> _Task to complete_
Return every line from the records below that has the word "dial".

> _Stored data_
"""

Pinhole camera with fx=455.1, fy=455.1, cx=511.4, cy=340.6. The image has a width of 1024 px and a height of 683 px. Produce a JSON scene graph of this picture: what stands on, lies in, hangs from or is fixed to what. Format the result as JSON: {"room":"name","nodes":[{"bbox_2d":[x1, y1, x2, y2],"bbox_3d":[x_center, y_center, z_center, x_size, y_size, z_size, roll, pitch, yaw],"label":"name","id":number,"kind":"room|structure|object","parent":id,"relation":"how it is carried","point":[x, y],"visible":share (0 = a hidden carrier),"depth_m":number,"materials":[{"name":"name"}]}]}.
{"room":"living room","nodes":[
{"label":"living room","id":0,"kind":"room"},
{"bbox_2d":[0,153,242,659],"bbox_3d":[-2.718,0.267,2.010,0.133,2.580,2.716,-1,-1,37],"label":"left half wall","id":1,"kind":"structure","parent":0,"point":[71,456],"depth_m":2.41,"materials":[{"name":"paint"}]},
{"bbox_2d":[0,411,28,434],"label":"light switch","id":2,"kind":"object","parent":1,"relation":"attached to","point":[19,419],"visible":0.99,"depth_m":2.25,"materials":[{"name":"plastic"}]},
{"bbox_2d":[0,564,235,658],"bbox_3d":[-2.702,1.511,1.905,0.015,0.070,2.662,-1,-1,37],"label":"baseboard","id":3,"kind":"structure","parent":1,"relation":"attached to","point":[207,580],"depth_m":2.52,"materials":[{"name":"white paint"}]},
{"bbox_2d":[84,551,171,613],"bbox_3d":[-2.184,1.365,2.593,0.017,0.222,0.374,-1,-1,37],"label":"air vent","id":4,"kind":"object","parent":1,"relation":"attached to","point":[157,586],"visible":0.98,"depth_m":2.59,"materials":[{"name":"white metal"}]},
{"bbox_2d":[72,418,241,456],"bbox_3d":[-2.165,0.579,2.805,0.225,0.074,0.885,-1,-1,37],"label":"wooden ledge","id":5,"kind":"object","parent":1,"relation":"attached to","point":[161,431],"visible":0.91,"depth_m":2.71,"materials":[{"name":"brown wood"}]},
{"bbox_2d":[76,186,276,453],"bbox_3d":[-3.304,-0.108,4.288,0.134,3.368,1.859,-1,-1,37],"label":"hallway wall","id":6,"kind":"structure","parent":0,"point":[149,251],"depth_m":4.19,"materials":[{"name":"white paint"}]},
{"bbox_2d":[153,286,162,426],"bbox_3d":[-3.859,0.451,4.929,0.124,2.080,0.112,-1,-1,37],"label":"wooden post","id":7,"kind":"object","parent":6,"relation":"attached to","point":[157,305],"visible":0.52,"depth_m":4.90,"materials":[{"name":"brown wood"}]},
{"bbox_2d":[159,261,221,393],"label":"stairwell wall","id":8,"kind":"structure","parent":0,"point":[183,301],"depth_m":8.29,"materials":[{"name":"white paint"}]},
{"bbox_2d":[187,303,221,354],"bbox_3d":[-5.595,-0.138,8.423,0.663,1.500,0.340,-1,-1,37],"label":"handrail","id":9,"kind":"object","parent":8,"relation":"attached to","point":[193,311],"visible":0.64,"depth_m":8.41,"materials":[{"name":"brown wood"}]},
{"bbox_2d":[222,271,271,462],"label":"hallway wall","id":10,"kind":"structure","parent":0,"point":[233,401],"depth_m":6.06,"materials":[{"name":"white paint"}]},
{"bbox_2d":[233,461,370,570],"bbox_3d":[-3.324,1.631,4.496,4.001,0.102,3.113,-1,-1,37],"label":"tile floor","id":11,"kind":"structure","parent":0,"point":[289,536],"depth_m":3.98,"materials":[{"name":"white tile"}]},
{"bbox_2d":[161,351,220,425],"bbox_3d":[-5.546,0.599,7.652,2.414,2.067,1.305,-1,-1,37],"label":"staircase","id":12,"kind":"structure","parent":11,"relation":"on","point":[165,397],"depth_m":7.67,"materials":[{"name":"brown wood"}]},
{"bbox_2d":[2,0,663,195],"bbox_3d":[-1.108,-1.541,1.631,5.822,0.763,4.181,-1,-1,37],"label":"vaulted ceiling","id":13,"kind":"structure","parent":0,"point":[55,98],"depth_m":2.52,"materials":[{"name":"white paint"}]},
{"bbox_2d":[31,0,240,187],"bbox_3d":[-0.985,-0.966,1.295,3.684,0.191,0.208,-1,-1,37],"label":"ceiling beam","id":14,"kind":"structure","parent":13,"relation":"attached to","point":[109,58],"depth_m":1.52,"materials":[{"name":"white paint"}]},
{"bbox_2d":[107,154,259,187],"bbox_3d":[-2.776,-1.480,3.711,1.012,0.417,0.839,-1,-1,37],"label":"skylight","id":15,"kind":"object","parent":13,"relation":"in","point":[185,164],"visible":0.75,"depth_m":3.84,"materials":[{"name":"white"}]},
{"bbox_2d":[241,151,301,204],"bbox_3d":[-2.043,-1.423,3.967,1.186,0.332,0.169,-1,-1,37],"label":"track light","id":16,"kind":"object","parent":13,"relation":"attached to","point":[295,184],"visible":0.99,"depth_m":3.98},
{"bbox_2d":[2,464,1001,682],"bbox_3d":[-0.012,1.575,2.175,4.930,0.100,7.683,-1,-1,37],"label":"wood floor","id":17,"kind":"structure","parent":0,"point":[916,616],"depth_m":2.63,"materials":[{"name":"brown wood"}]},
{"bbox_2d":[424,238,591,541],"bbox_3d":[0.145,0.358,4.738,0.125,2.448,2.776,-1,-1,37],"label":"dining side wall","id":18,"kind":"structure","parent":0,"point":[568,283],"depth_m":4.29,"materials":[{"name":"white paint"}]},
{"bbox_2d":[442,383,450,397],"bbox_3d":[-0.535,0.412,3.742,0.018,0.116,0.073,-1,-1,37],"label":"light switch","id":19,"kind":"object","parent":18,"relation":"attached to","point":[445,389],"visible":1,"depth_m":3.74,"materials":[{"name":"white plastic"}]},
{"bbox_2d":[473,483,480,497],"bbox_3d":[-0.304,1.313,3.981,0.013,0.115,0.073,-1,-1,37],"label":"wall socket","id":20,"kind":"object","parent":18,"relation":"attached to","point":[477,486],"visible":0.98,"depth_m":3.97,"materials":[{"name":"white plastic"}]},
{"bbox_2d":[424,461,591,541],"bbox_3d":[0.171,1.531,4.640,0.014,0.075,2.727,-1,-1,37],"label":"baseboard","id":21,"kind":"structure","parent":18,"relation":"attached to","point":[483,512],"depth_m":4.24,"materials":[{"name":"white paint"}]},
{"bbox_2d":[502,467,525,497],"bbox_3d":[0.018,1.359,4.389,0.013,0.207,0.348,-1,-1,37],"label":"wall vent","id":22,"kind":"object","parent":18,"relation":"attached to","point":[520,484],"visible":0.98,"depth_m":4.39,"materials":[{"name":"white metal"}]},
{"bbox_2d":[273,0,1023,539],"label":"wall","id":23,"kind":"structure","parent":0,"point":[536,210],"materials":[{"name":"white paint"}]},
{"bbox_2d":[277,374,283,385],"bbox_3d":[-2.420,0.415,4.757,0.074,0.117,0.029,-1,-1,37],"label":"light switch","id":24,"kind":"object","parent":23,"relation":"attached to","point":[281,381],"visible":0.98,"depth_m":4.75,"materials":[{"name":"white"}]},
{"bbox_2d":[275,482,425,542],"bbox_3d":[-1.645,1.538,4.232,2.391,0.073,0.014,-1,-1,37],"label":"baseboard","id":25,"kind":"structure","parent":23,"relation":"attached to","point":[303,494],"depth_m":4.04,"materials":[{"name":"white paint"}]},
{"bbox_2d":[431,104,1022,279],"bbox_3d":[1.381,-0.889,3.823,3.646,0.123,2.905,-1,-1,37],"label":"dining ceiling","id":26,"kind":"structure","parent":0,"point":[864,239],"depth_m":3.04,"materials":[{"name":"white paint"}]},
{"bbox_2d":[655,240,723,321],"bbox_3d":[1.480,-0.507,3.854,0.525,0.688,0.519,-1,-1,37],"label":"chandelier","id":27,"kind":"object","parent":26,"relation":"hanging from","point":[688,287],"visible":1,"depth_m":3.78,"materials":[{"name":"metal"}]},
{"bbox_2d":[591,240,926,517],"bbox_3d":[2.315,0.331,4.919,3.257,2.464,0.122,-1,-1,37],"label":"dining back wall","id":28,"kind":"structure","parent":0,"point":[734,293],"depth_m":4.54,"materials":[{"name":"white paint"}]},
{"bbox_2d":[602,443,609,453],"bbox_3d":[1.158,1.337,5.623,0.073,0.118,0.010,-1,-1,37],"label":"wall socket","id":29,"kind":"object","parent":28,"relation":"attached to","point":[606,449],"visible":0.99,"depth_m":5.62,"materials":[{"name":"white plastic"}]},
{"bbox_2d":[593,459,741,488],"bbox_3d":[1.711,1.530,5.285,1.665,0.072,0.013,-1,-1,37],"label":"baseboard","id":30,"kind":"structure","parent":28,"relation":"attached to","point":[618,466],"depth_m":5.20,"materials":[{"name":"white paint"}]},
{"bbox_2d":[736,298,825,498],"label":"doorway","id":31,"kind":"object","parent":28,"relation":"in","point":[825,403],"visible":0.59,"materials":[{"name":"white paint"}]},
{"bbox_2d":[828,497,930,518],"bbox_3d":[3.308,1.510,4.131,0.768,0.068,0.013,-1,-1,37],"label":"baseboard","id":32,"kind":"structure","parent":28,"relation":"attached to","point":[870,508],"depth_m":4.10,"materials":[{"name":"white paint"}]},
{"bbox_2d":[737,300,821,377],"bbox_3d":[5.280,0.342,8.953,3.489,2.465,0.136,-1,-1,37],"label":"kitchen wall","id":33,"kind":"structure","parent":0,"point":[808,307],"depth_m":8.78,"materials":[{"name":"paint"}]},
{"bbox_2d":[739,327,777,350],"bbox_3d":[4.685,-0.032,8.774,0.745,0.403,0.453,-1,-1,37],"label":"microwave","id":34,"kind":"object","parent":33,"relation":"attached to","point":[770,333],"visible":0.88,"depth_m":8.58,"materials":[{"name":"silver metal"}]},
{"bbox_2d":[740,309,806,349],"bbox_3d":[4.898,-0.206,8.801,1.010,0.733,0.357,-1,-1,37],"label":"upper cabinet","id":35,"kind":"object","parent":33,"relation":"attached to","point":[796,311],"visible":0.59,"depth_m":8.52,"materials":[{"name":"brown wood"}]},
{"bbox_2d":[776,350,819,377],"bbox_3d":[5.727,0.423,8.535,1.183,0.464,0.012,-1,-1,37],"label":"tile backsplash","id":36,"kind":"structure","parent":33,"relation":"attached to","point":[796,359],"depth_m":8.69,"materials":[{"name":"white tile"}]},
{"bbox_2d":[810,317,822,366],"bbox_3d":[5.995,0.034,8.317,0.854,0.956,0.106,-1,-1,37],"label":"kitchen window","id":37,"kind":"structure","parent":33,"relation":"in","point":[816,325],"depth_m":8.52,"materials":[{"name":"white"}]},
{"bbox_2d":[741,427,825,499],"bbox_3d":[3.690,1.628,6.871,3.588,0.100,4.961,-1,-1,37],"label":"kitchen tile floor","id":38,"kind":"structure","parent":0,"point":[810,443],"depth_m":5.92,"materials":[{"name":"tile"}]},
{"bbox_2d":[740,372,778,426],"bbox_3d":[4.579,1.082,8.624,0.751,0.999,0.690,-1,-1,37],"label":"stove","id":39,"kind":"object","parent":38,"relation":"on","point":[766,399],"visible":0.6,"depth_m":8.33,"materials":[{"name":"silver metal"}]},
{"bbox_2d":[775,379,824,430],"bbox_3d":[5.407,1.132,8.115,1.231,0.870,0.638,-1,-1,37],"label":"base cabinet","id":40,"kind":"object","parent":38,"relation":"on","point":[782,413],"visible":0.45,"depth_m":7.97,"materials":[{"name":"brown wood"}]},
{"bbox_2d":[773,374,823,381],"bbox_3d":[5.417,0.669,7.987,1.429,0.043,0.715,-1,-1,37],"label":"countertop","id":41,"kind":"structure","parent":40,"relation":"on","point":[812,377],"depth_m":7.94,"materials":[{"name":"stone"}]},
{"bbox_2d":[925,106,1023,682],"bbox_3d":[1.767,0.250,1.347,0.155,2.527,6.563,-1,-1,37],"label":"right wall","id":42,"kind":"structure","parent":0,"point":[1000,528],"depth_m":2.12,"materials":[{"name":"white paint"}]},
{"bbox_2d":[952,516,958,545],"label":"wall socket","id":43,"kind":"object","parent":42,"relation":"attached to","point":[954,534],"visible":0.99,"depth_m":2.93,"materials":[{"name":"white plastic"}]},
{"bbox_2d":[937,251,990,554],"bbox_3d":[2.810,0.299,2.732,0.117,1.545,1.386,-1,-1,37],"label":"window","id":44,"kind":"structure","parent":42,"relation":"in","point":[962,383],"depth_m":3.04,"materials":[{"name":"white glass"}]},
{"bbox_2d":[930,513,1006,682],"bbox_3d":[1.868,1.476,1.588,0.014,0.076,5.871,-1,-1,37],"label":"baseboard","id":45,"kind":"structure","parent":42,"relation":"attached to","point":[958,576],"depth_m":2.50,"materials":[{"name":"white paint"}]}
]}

"""
"""

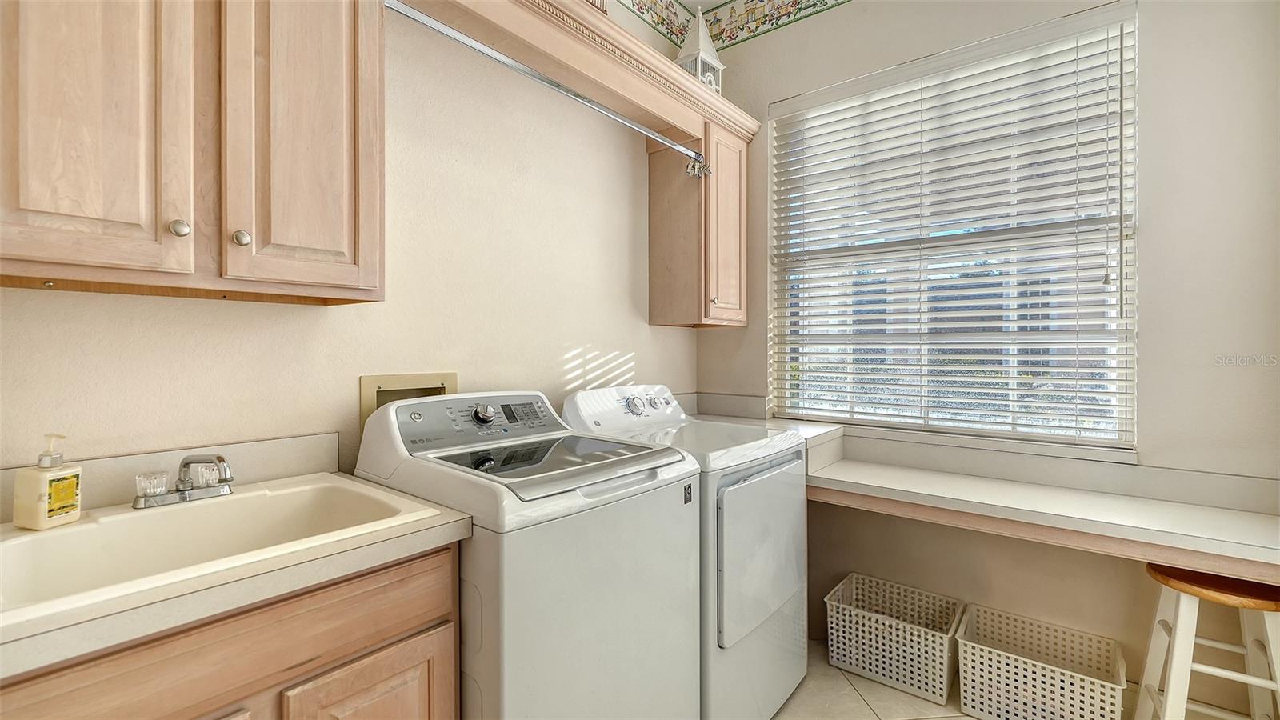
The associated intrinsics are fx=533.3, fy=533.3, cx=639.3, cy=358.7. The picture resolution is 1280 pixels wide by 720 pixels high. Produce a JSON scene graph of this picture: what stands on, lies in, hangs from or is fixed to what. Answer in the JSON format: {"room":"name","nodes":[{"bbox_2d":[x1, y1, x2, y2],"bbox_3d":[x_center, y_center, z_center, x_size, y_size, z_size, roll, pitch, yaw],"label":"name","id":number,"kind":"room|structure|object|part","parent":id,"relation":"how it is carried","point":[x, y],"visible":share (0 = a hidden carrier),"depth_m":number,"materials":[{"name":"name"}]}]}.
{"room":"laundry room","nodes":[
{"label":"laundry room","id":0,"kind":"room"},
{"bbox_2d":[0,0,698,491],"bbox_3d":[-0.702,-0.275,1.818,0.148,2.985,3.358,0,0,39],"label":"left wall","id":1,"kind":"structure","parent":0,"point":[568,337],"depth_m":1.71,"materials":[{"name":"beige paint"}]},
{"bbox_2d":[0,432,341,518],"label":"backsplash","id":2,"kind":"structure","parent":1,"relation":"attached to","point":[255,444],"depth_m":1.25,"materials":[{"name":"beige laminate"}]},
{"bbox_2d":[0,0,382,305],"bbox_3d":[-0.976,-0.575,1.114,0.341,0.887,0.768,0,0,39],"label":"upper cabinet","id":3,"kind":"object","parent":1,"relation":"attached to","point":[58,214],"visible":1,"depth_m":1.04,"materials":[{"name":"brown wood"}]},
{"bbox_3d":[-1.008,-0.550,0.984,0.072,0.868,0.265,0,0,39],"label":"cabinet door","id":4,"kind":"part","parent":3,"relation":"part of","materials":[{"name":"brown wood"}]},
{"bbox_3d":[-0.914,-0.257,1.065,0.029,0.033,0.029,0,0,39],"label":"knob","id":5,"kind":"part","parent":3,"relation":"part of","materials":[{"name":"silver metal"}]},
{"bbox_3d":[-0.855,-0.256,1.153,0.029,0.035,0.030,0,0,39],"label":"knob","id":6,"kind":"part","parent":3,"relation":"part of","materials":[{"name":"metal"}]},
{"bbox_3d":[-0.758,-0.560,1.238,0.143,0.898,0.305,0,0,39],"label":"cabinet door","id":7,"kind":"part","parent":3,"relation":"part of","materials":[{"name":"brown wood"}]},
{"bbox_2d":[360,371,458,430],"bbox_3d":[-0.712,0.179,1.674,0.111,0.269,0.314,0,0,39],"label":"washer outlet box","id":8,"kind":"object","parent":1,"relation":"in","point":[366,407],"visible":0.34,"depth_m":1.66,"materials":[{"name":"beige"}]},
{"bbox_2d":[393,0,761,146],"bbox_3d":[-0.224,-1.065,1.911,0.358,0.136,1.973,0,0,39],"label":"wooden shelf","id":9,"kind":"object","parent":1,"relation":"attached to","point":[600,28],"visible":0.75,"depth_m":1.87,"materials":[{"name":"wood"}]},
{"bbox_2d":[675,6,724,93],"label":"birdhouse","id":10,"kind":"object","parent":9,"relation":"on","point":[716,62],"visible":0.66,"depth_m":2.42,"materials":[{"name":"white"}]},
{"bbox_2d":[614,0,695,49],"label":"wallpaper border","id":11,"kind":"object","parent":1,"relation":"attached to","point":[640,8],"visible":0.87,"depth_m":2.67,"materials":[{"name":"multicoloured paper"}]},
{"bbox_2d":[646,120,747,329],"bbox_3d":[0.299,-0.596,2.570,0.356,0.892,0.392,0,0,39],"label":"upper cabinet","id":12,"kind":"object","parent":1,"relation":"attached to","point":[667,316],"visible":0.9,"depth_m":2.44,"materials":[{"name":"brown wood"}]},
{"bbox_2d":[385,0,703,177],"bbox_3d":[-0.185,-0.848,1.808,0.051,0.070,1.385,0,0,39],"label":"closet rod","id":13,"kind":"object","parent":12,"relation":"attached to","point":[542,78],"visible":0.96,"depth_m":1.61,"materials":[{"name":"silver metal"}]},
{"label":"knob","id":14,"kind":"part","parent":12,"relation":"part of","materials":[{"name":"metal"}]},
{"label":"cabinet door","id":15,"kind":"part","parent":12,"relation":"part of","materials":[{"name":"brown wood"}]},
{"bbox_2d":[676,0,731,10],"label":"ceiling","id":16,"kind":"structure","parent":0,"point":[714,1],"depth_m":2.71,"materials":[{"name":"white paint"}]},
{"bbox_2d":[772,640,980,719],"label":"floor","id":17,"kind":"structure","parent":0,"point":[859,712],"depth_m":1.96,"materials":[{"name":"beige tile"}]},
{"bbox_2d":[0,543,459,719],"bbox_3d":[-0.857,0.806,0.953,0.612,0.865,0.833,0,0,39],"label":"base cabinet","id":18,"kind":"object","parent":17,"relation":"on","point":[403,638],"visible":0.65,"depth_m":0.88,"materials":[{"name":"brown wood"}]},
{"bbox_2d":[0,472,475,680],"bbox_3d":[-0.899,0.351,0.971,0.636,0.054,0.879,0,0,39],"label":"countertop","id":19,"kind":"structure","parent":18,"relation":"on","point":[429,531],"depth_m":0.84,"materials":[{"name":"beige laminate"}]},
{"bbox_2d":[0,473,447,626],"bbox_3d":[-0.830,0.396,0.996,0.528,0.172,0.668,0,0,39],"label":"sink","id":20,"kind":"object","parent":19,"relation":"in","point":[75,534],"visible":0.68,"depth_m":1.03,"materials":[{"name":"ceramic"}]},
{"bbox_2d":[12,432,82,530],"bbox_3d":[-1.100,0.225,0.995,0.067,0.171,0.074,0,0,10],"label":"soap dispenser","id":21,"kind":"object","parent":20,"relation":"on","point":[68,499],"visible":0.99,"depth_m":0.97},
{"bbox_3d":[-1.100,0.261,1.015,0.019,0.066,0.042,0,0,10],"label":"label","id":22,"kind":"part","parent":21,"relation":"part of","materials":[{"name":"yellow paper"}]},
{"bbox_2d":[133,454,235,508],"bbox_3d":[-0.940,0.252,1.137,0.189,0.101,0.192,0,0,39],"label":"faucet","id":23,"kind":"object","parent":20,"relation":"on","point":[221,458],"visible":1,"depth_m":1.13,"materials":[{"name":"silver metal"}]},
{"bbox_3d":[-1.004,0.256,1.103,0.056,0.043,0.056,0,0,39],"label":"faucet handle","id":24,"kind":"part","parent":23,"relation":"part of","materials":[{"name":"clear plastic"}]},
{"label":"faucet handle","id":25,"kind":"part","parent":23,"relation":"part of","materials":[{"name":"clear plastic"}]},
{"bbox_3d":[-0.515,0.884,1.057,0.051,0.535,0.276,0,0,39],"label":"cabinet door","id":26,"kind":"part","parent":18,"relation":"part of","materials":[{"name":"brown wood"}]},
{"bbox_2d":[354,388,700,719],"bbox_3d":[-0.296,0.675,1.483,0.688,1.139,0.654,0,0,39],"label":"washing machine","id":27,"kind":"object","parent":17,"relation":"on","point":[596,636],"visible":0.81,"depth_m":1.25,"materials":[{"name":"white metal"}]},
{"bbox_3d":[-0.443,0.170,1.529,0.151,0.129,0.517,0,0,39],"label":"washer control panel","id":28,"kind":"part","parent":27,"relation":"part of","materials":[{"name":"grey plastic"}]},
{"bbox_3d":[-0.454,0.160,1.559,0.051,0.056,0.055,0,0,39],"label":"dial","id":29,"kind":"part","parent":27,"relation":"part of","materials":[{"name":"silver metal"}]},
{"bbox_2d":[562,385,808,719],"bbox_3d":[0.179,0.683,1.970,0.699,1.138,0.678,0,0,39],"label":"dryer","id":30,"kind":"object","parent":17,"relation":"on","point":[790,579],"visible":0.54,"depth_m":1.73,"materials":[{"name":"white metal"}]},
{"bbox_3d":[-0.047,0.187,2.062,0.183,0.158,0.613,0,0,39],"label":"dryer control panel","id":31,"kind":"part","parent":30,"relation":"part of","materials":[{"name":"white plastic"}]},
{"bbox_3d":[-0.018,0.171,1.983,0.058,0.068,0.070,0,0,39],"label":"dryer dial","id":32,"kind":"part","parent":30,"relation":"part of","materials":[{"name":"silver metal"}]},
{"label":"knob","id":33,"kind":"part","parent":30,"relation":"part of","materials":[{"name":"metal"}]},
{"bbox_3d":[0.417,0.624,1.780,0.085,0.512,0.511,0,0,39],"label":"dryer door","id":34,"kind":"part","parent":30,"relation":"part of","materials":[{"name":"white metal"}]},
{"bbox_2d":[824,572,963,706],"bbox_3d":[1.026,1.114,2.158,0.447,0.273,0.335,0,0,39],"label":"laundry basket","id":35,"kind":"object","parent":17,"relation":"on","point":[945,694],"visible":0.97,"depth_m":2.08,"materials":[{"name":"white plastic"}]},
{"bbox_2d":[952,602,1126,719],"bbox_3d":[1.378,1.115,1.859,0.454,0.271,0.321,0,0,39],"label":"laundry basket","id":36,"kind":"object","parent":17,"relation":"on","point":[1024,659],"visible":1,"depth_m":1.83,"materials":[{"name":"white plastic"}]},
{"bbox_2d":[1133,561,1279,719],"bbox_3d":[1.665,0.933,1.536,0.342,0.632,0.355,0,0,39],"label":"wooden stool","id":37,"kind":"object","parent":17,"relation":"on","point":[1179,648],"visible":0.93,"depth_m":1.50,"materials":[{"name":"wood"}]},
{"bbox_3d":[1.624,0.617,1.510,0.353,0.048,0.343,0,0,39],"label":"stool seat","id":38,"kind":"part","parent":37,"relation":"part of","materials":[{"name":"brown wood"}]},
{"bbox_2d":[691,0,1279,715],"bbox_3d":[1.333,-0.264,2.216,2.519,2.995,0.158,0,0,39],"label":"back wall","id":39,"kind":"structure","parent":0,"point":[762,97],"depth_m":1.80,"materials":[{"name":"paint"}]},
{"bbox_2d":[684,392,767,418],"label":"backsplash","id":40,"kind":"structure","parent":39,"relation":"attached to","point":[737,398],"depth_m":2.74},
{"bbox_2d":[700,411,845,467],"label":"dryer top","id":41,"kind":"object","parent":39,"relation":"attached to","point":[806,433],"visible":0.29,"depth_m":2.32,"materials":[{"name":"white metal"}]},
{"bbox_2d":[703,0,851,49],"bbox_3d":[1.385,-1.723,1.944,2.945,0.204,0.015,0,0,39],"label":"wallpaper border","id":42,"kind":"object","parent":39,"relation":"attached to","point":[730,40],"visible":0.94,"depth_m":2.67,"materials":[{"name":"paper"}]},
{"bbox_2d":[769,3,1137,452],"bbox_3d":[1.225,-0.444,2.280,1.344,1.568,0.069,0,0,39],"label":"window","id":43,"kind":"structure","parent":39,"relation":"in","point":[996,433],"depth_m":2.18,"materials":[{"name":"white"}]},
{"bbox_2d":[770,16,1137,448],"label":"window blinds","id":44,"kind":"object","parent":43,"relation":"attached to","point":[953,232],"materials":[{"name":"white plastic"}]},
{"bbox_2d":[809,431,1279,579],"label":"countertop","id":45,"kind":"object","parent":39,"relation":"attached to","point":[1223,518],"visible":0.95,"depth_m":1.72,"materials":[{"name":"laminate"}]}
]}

"""

> _Written response_
{"bbox_3d":[-0.454,0.160,1.559,0.051,0.056,0.055,0,0,39],"label":"dial","id":29,"kind":"part","parent":27,"relation":"part of","materials":[{"name":"silver metal"}]},
{"bbox_3d":[-0.018,0.171,1.983,0.058,0.068,0.070,0,0,39],"label":"dryer dial","id":32,"kind":"part","parent":30,"relation":"part of","materials":[{"name":"silver metal"}]},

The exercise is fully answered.